Avec la fin du mandat du Conseil présidentiel de transition (CPT) ce 07 février, Haïti est entrée dans une nouvelle phase institutionnelle marquée par une concentration du pouvoir entre les mains d’Alix Didier Fils-Aimé. De fait, le pays se retrouve face à ce que beaucoup qualifient déjà de gouvernement monocéphale, une situation qui soulève de lourdes interrogations politiques et démocratiques.
La première grande décision du nouveau chef de l’exécutif n’est pas passée inaperçue : la révocation du ministre de l’Économie et des Finances, Alfred Metellus. Une décision d’autant plus sensible que ce dernier avait été désigné par le CPT comme Premier ministre par intérim, dans un contexte où Alix Didier Fils-Aimé lui-même occupait ce poste.

Dès lors, une question s’impose : s’agit-il d’un simple réaménagement politique ou d’un acte de revanche ?

# # # # #

§ **Consigne**
Relevez toutes les fonctions au gouvernement que cite le texte sur Haïti.

[Enregistrements d'un jeu de données]
# # # # #

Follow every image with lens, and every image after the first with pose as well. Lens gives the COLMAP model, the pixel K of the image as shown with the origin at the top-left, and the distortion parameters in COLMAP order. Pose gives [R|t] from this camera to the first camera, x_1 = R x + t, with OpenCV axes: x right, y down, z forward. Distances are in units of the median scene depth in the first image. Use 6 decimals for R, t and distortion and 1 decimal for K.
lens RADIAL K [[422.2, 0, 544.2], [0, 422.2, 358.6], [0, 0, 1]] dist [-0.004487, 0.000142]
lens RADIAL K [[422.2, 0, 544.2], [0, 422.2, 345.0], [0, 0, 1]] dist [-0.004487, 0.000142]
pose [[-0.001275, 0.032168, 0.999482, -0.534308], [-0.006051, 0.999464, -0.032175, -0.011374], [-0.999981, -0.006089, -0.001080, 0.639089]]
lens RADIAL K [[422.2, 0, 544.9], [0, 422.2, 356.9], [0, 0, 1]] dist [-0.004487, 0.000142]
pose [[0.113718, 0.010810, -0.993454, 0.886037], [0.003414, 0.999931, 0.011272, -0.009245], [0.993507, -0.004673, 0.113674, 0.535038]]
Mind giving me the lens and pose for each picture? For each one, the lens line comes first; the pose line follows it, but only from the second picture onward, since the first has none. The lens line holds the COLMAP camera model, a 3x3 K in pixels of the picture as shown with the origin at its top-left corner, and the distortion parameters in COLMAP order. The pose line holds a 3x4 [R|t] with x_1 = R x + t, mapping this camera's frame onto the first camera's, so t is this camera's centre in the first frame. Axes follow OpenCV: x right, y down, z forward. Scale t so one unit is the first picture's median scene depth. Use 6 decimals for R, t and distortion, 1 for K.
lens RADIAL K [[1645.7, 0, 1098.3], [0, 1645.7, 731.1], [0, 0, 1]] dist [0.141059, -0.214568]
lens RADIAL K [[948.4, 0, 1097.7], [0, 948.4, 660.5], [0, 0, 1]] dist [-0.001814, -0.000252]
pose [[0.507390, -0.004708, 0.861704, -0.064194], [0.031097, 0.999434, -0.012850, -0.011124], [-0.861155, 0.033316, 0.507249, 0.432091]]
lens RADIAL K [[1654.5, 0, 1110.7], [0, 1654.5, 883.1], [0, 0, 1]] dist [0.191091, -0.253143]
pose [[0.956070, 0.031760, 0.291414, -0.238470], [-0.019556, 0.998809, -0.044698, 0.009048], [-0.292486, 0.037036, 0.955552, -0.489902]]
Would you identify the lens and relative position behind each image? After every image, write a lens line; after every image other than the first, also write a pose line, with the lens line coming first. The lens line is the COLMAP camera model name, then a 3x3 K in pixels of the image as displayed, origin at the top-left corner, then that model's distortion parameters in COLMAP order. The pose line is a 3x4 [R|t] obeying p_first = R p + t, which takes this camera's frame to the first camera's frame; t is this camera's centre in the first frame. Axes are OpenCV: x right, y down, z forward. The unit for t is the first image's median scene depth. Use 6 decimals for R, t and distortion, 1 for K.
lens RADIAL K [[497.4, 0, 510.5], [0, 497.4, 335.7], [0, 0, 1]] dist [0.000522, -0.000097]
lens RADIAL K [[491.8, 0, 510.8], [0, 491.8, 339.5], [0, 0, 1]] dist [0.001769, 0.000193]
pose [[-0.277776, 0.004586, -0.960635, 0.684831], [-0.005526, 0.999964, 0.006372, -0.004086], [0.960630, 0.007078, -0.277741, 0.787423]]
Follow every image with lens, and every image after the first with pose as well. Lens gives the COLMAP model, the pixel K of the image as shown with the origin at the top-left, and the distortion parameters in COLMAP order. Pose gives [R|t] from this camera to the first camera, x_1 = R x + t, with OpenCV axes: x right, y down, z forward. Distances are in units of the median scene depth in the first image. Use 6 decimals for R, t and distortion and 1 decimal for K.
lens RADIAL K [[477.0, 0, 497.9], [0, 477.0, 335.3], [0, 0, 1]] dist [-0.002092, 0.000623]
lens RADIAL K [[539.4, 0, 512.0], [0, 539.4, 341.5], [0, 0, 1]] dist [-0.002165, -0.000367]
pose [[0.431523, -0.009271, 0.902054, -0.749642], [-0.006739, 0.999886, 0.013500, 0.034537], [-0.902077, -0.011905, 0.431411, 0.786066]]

# # # # #

§ **Exercice corrigé**
- chef de l'exécutif
- ministre de l'Économie et des Finances
- Premier ministre par intérim